Physiology of the neuromuscular junction

Skeletal (voluntary) muscle receives a rich supply of fast-conducting motor neurons containing acetylcholine in their terminals. Depolarization releases acetylcholine, which diffuses across the neuromuscular junction (NMJ); two molecules bind to the two α-subunits of the nicotinic receptor on the motor end-plate region, leading to depolarization of the motor end plate and contraction of skeletal muscle cells. Acetylcholine is also rapidly metabolized by acetycholinesterase into inactive choline and acetic acid; the choline is reincorporated into the terminals of the motor neurons and converted back to acetylcholine by the enzyme choline acetyltransferase (Fig. 3.8.1). The opening (approximately 1 ms) of the nicotinic receptor allows the entry of Na⁺ into the cell, resulting in a brief depolarization; this is known as the end plate potential. If this is of sufficient stimulus to reach threshold, the resultant action potential leads to the depolarization of adjacent skeletal muscle cells via depolarization of many other voltage-dependent sodium channels.
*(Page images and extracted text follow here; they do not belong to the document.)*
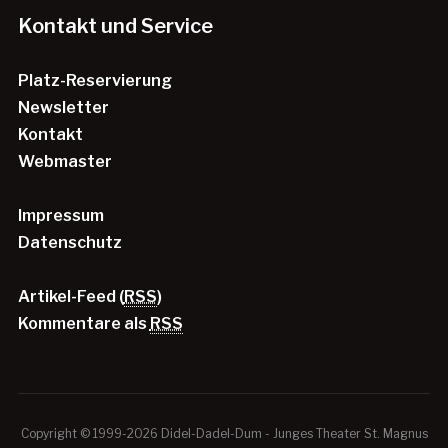
Kontakt und Service
Platz-Reservierung
Newsletter
Kontakt
Webmaster
Impressum
Datenschutz
Artikel-Feed (
RSS
)
Kommentare als
RSS
Copyright © 1999-2026 Didel-Dadel-Dum - Junges Theater St. Magnus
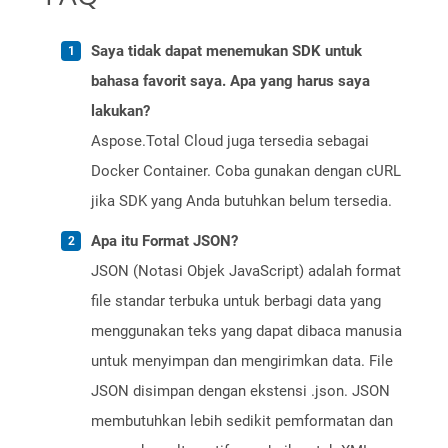
Saya tidak dapat menemukan SDK untuk
bahasa favorit saya. Apa yang harus saya
lakukan?
Aspose.Total Cloud juga tersedia sebagai
Docker Container. Coba gunakan dengan cURL
jika SDK yang Anda butuhkan belum tersedia.
Apa itu Format JSON?
JSON (Notasi Objek JavaScript) adalah format
file standar terbuka untuk berbagi data yang
menggunakan teks yang dapat dibaca manusia
untuk menyimpan dan mengirimkan data. File
JSON disimpan dengan ekstensi .json. JSON
membutuhkan lebih sedikit pemformatan dan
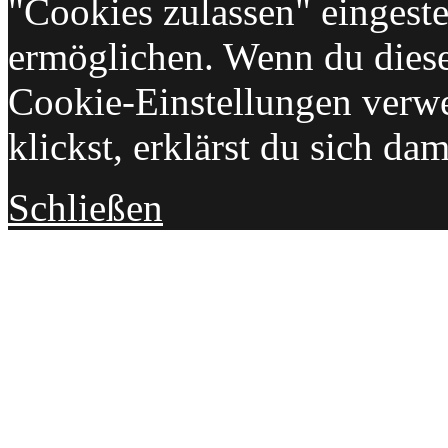
"Cookies zulassen" eingeste
ermöglichen. Wenn du dies
Cookie-Einstellungen verwe
klickst, erklärst du sich da
Schließen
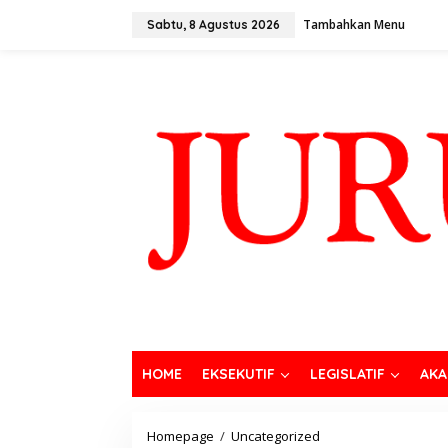
Tambahkan Menu
Sabtu, 8 Agustus 2026
HOME
EKSEKUTIF
LEGISLATIF
AKA
Homepage
/
Uncategorized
This wave spreads over the muscle surface and is conducted within the interior of the fibre by invaginations (T-tubules) in the muscle cell. The action potential leads to the release of Ca²⁺ from the sarcoplasmic reticulum, which is in close proximity to the T-tubules, and ultimately triggers skeletal muscle contraction (Fig. 3.8.2).

Fig. 3.8.1 The neuromuscular junction.

Fig. 3.8.2 Drugs acting at the motor end plate. (A) Events leading to muscle contraction; (B) competitive blockade; (C) depolarizing blockade; (D) anticholinesterases.